Образ этого русского ада, реализованный с пугающей, по-моему, очевидностью, получился таким в первую очередь благодаря тексту — в нем в очень точных пропорциях смешаны различные речевые слои, от библеизмов до просторечия, что дает диковатый эффект возвышенной поэзии и грубой точности. Текст Антипова к тому же не просто пестрит евангельскими словесами, он вообще вписан в новозаветную перспективу, ощущаемую буквально в каждом эпизоде, да и в спектакле в целом. И вот это совмещение вечного и сиюминутного, евангельского «ни эллина, ни иудея» и архи(архе)типично русского — самое важное, как мне кажется, в этом спектакле. И это то, что большинством даже обычно вполне проницательных зрителей оказалось совсем не прочитано. Тем более что этот иммерсивный сайт-специфик спектакль-променад оказывается вовсе не «прогулкой» (как обещает определение «променад»), а неожиданным, местами грубым столкновением со сгущенной до абсурда реальностью.

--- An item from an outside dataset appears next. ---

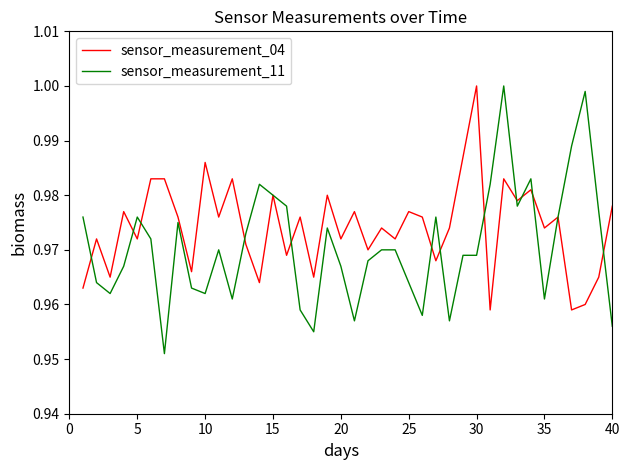

List the series in order of their overall mean, highest first.

sensor_measurement_04, sensor_measurement_11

Это уже общее место, что в России нет традиции театра абсурда, и как играть этот самый абсурд, никто не знает (но все пытаются этому научиться). Но нет и традиции зрительского восприятия абсурда. Даже такого специфически русского, какой получился у Антипова — Забегина. Что до игры, то актерам, в основном молодым, нелегко найти и убедительный рисунок своих ролей, да и способ существования в такой реальности — для них она не менее непривычна, чем для зрителей. Самым решенным (хотя и предсказуемым) показался эпизод «Семья», где актеры существуют максимально остраненно, дальше всего от реализма и психологического театра, бесстрастно читая текст и лишь обозначая скупым жестом действия своих персонажей. По сравнению с преувеличенной игрой в некоторых других эпизодах и на контрасте с физиологичностью темы (старость и умирание) это оказалось самым точным.

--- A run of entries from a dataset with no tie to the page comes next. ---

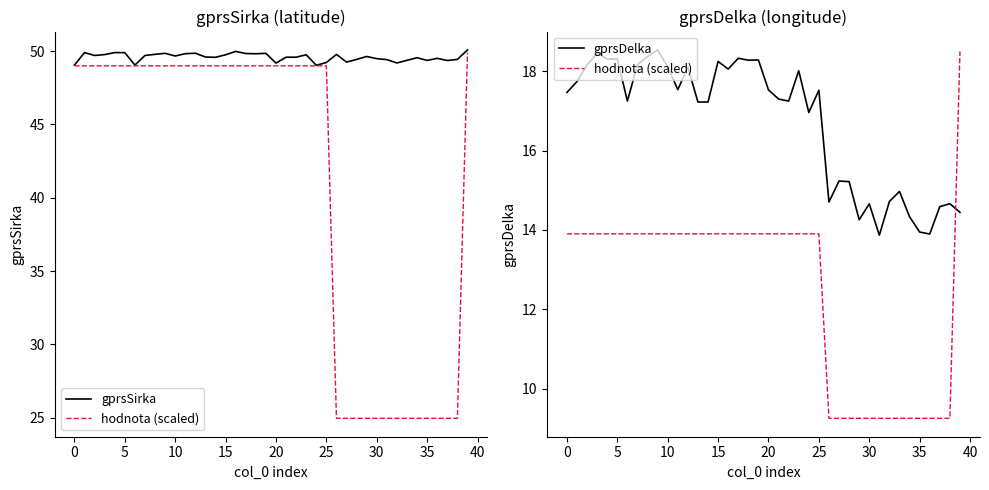

Which series has the largest total across all categories?

gprsSirka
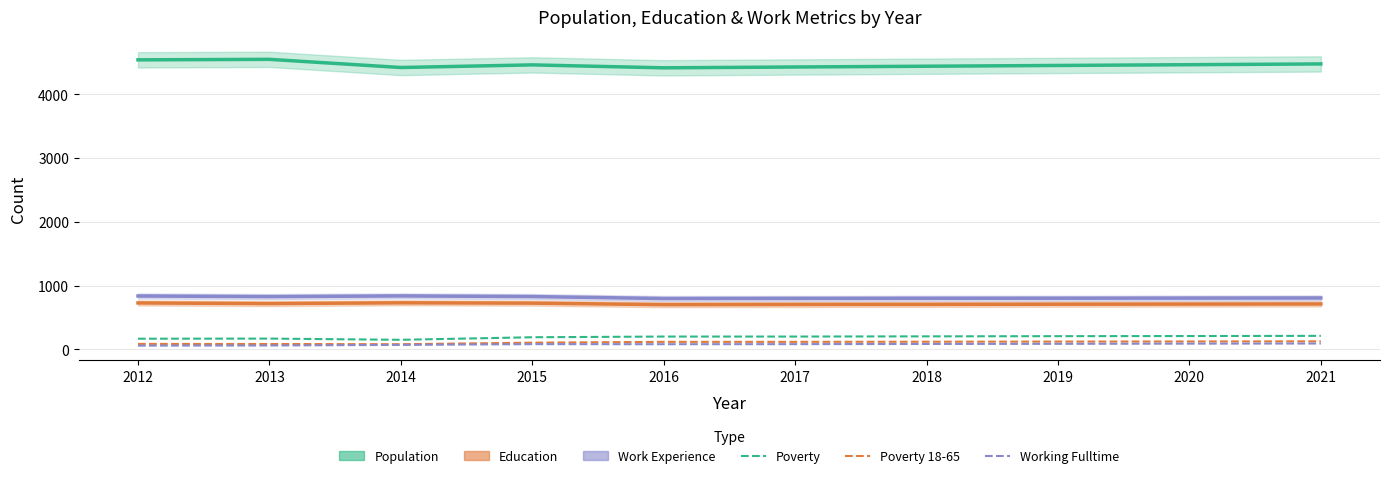

How many data points in Working Fulltime are less than 82?

4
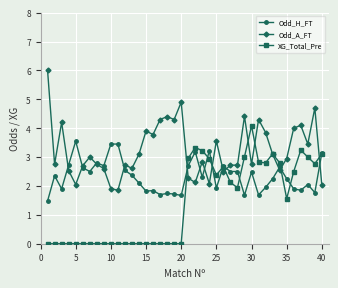

Which series has the largest total across all categories?

Odd_A_FT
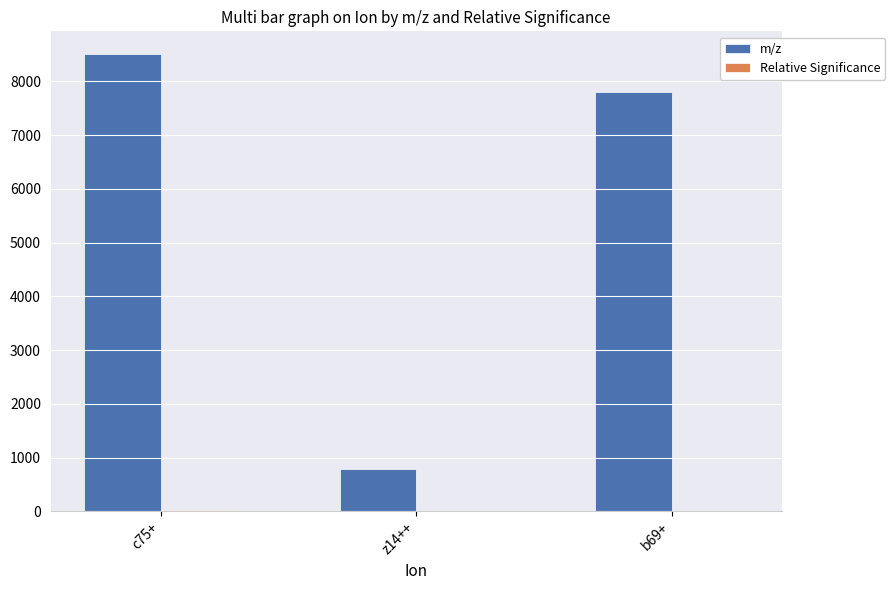

At which category is the sum across all series the highest?

c75+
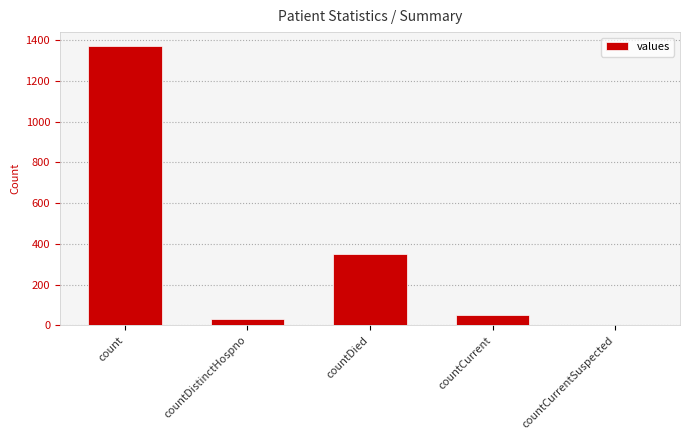

What is the difference between the values at countDied and countDistinctHospno?

316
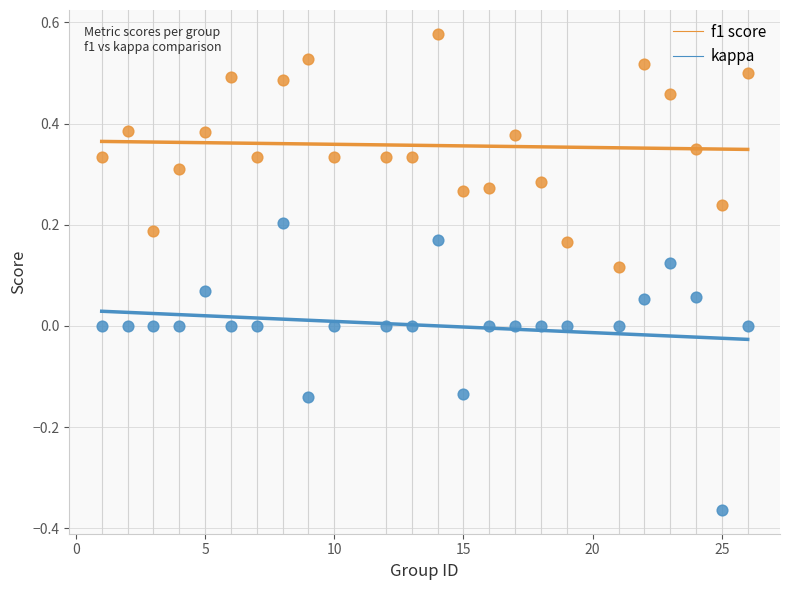

What are all the series names shown in the legend?

f1 score, kappa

А вот почему не осмыслен евангельский «слой» спектакля — отдельный вопрос. Думается, в первую очередь потому, что при всем, казалось бы, внешнем торжестве духовности и укреплении религиозности современный зритель и читатель en masse (при всей приблизительности и интуитивности такого допущения) перестал узнавать в современных текстах отсылки к Писанию. Да и значимых сегодняшних текстов, театральных и литературных, которые невозможно адекватно понять без знания Евангелия, что-то навскидку не припоминается. Поэтому не удивительно, что евангельские коннотации спектакля оказываются рядовым зрителем не везде отчетливо прочитаны. Но то, что этот уровень в спектакль заложен, дает ему и глубину, и перспективу, и совершенно неожиданные, почти визионерские прорывы из сгущенного наличного абсурда в прекрасное будущее, которое, возможно, никогда не наступит.